» **Exercise directions**: If a line in the records contains the string "default", show that line.

» **Extracted material**:
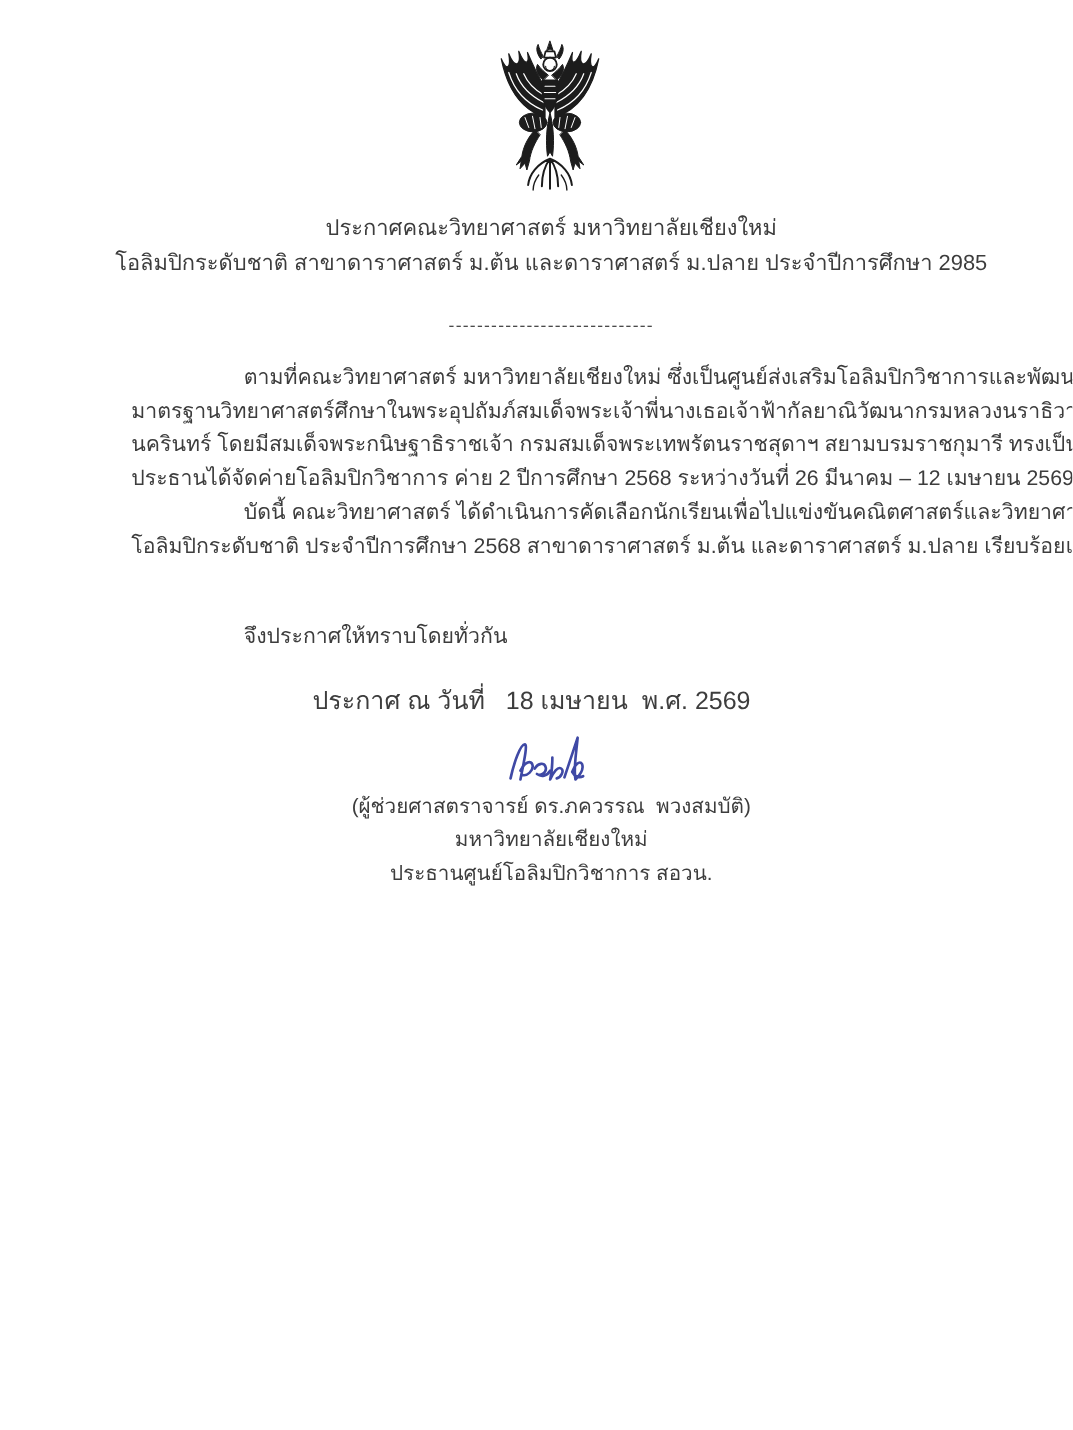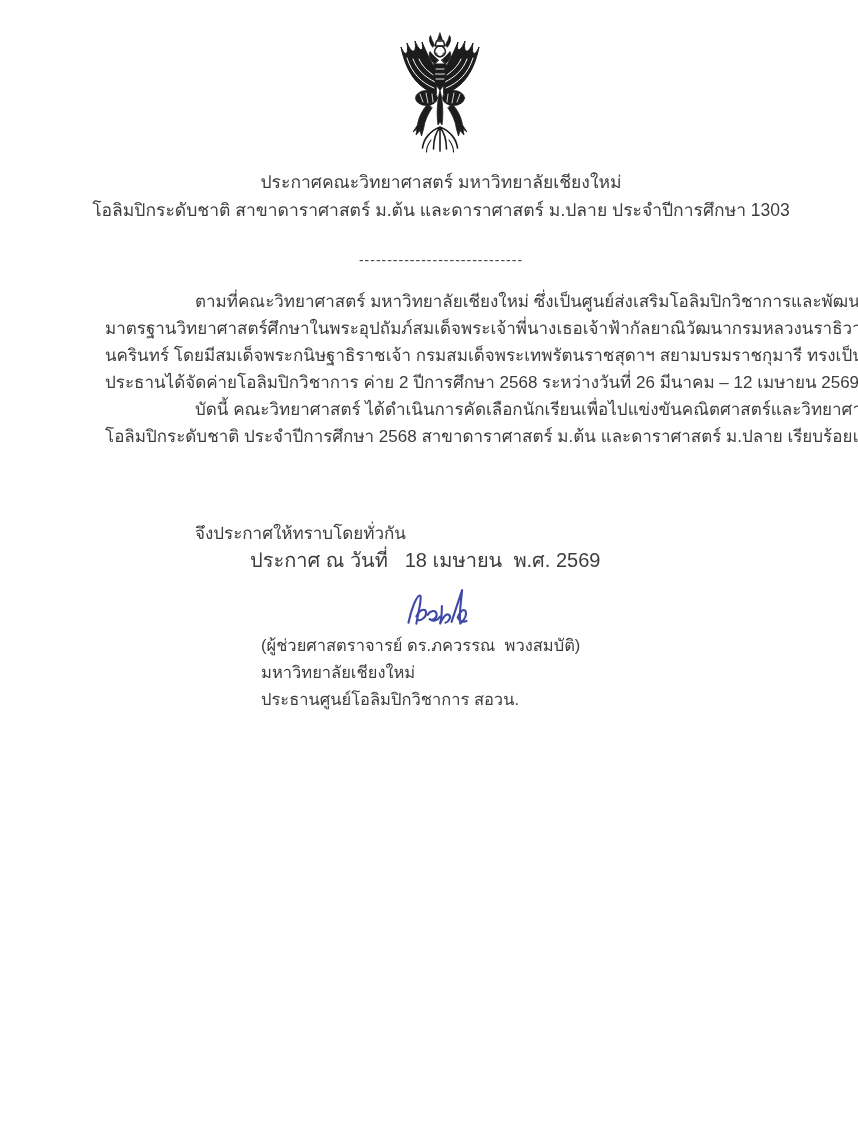--- a/index.html
+++ b/index.html
@@ -141,7 +141,7 @@
 
   <div class="title-block">
     <div class="title-line">ประกาศคณะวิทยาศาสตร์ มหาวิทยาลัยเชียงใหม่</div>
-    <div class="title-line">โอลิมปิกระดับชาติ สาขาดาราศาสตร์ ม.ต้น และดาราศาสตร์ ม.ปลาย ประจำปีการศึกษา 1303</div>
+    <div class="title-line">โอลิมปิกระดับชาติ สาขาดาราศาสตร์ ม.ต้น และดาราศาสตร์ ม.ปลาย ประจำปีการศึกษา 2985</div>
   </div>
 
   <div class="separator">-----------------------------</div>

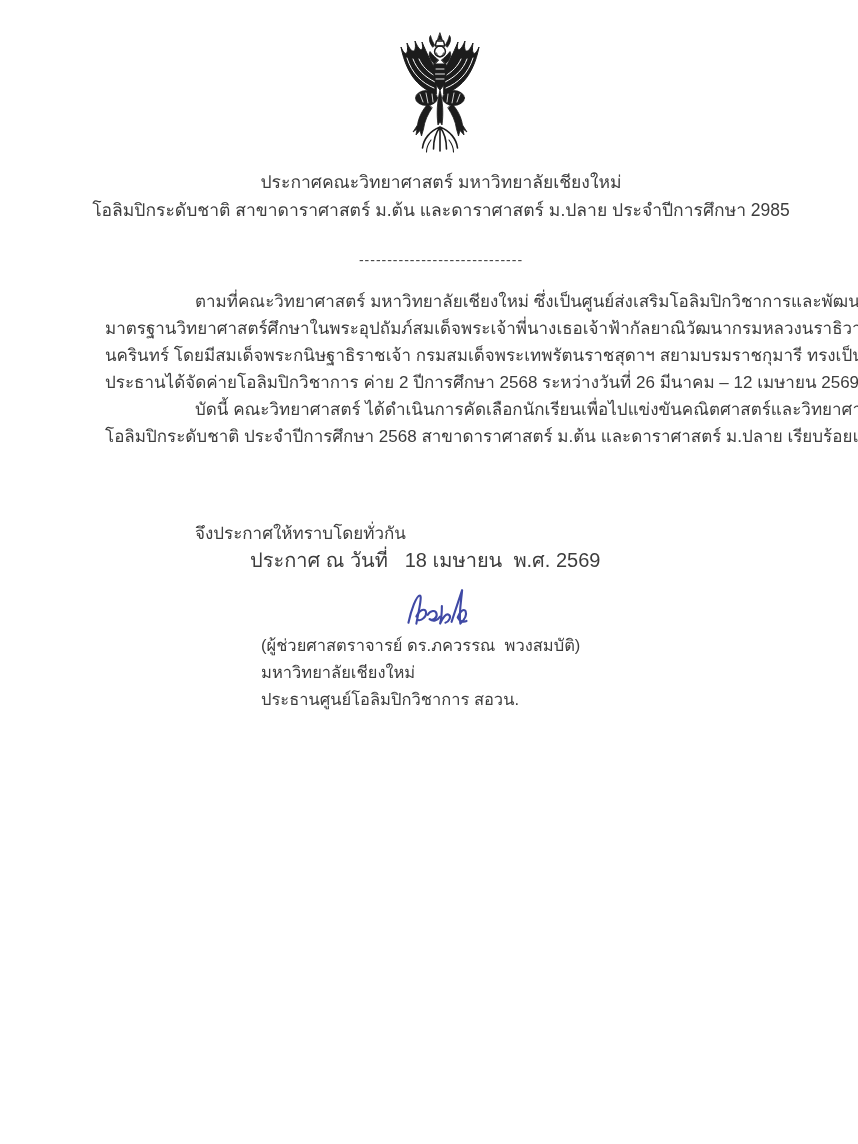--- a/index.html
+++ b/index.html
@@ -55,7 +55,7 @@
   .indent { padding-left: 90px; }
   .closing-line {
     position: absolute;
-    top: 519px;
+    top: 494px;
     left: 195px;
     font-size: 17px;
     white-space: pre;

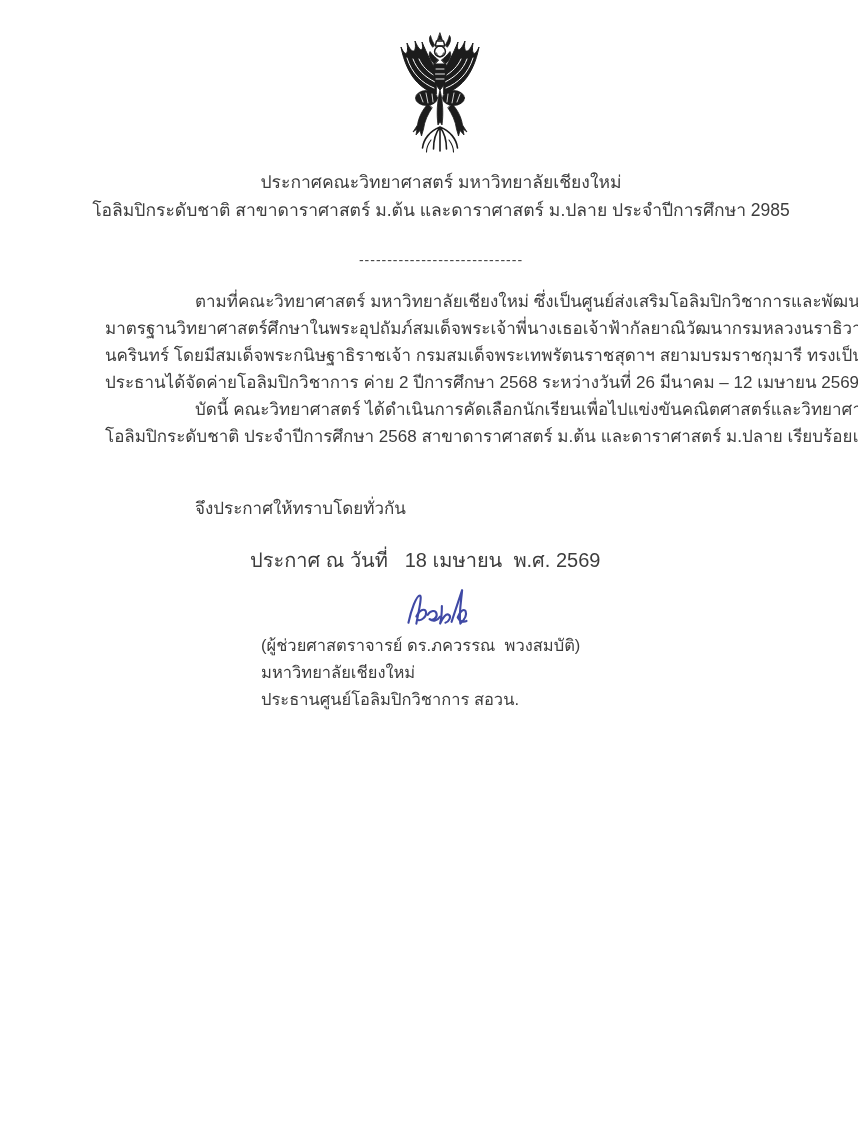--- a/index.html
+++ b/index.html
@@ -72,7 +72,7 @@
     top: 584px;
     left: 261px;
     width: 360px;
-    text-align: left;
+    text-align: center;
   }
   .signature-svg {
     display: block;

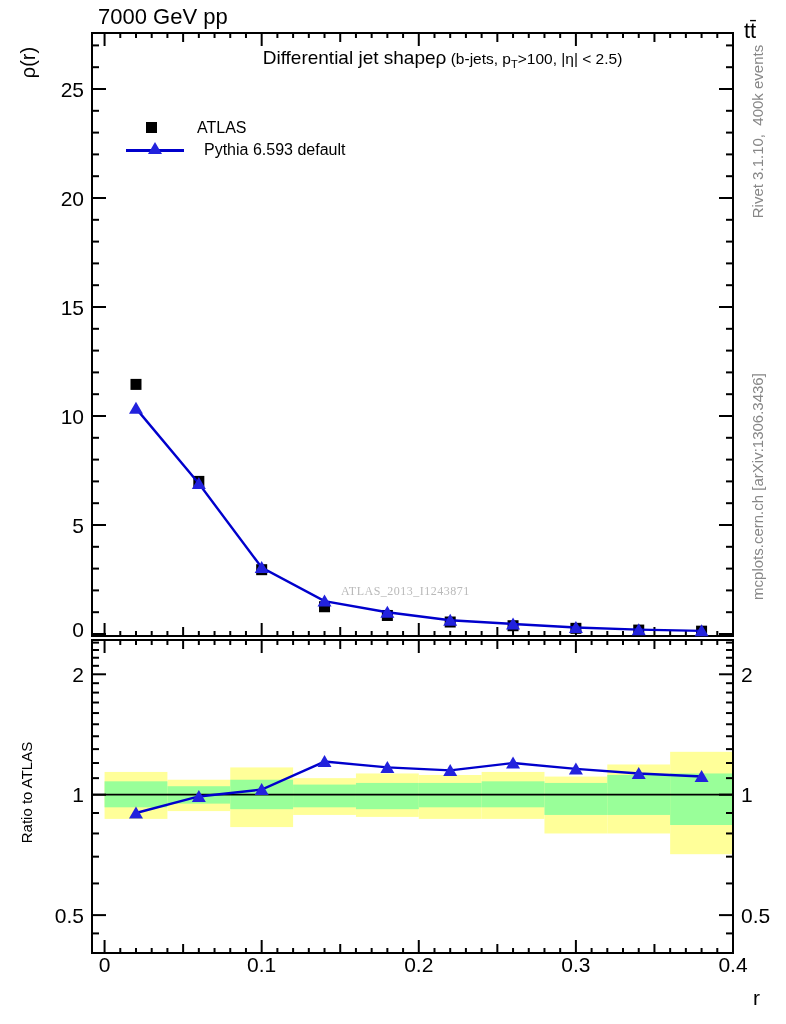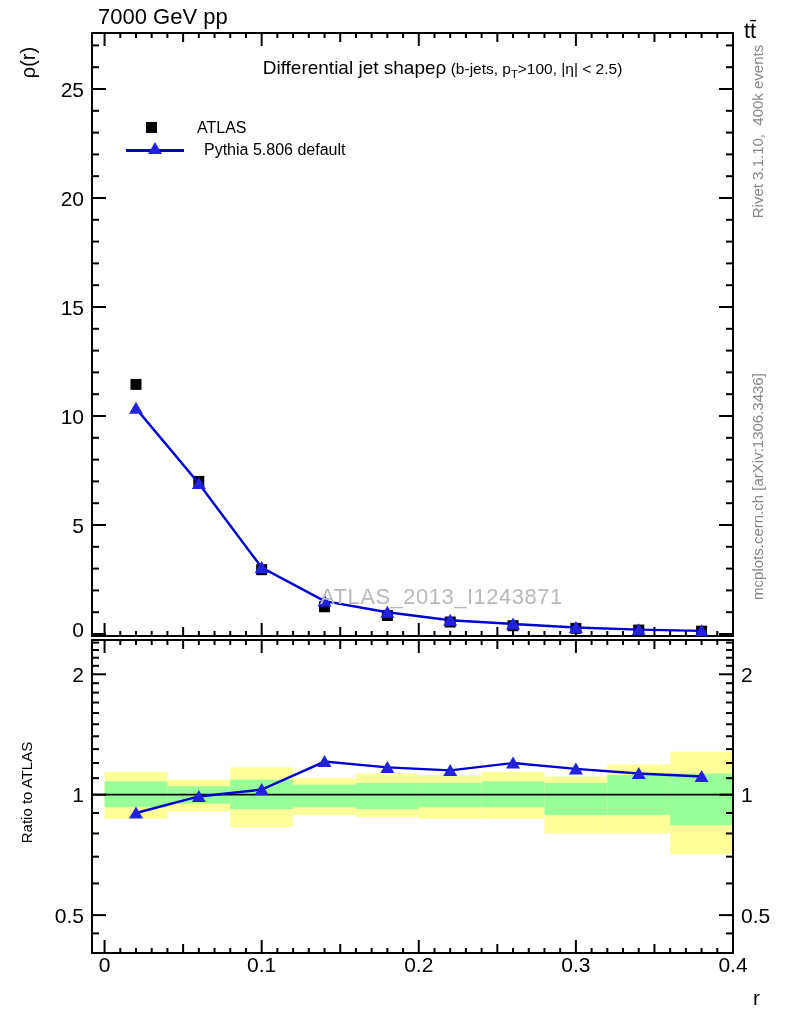--- a/index.html
+++ b/index.html
@@ -10,7 +10,7 @@
   .hdr{font-size:22px;}
   .vtext{transform:rotate(-90deg);text-align:center;white-space:pre;}
   .gray{color:#878787;}
-  #title{left:122px;width:641px;top:57px;text-align:center;font-size:19px;}
+  #title{left:122px;width:641px;top:47px;text-align:center;font-size:19px;}
   #title .paren{font-size:15.5px;}
   #title .subT{font-size:11px;vertical-align:-4px;}
   #watermark{left:320px;top:584px;font-size:22px;color:#b9b9b9;letter-spacing:.5px;}

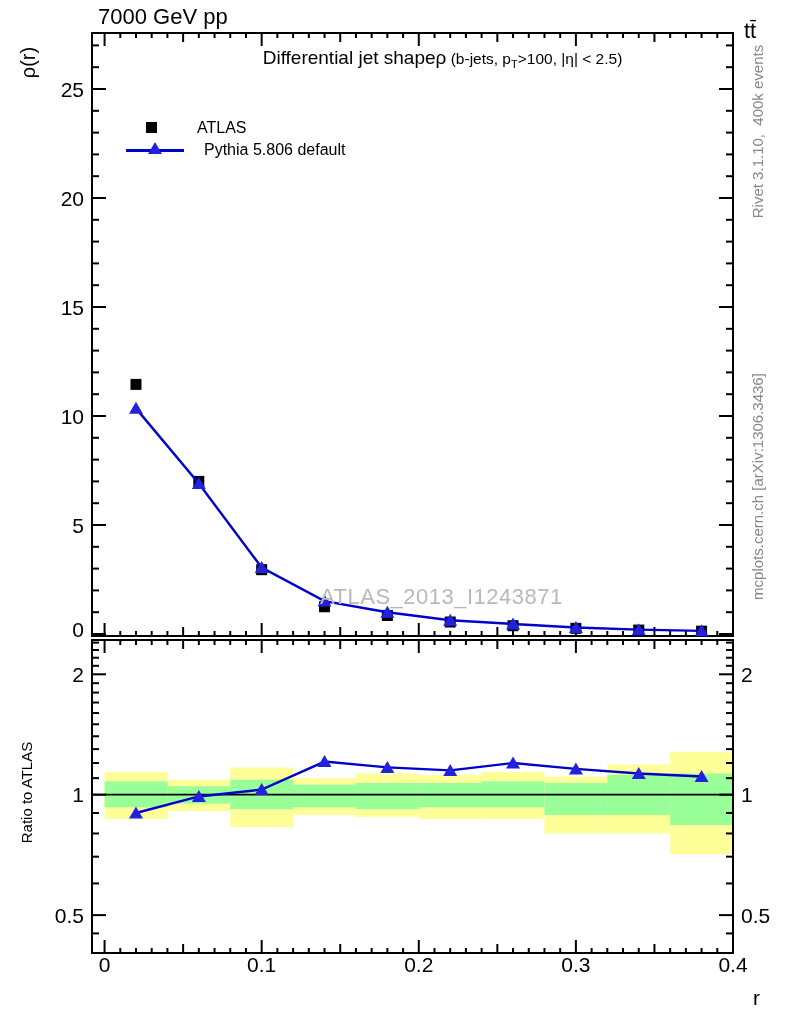--- a/index.html
+++ b/index.html
@@ -373,7 +373,7 @@
   <div class="abs legend-label" style="left:197px;top:119px;">ATLAS</div>
   <div class="abs" id="lg-line"></div>
   <div class="abs" id="lg-tri"></div>
-  <div class="abs legend-label" style="left:204px;top:141px;">Pythia 5.806 default</div>
+  <div class="abs legend-label" style="left:204px;top:141px;">Pythia 6.593 default</div>
 
   <div class="abs" id="watermark">ATLAS_2013_I1243871</div>
 

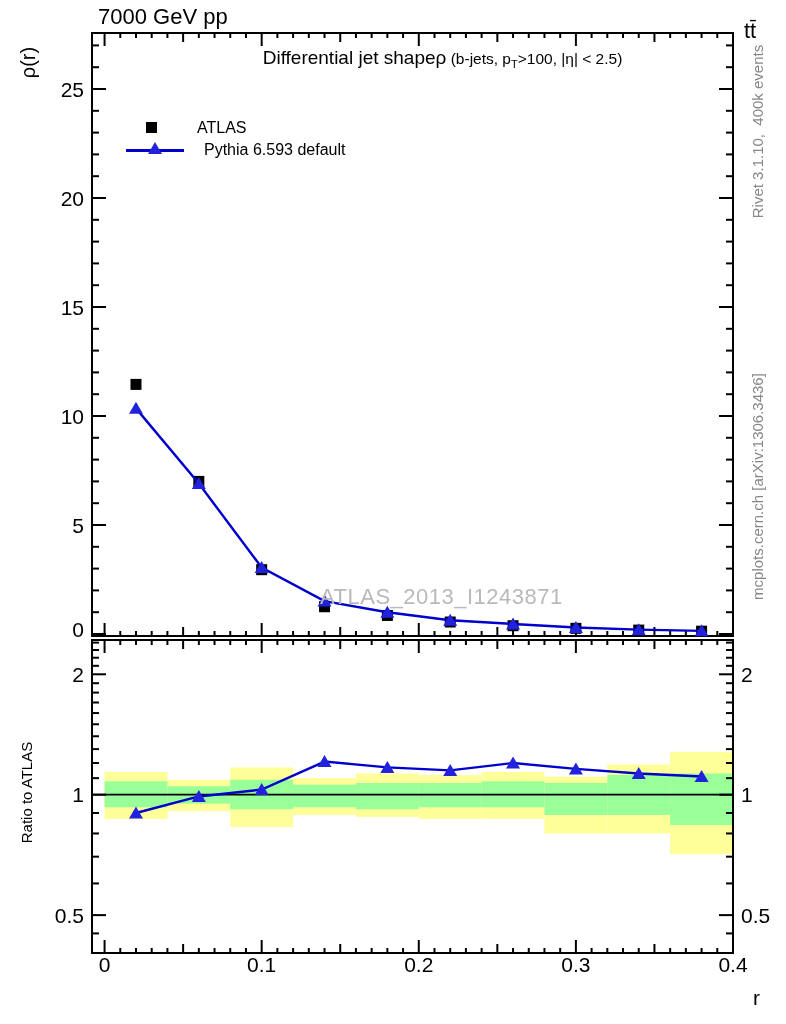--- a/index.html
+++ b/index.html
@@ -13,7 +13,7 @@
   #title{left:122px;width:641px;top:47px;text-align:center;font-size:19px;}
   #title .paren{font-size:15.5px;}
   #title .subT{font-size:11px;vertical-align:-4px;}
-  #watermark{left:320px;top:584px;font-size:22px;color:#b9b9b9;letter-spacing:.5px;}
+  #watermark{left:341px;top:584px;font-size:12px;color:#b9b9b9;letter-spacing:.5px;font-family:Liberation Serif, serif;}
   .legend-label{font-size:16px;}
   #lg-sq{left:146px;top:122px;width:11px;height:11px;background:#000;}
   #lg-line{left:126px;top:149px;width:58px;height:3px;background:#0000cc;}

» **Answer for the task**:
-  <div class="abs legend-label" style="left:204px;top:141px;">Pythia 5.806 default</div>
+  <div class="abs legend-label" style="left:204px;top:141px;">Pythia 6.593 default</div>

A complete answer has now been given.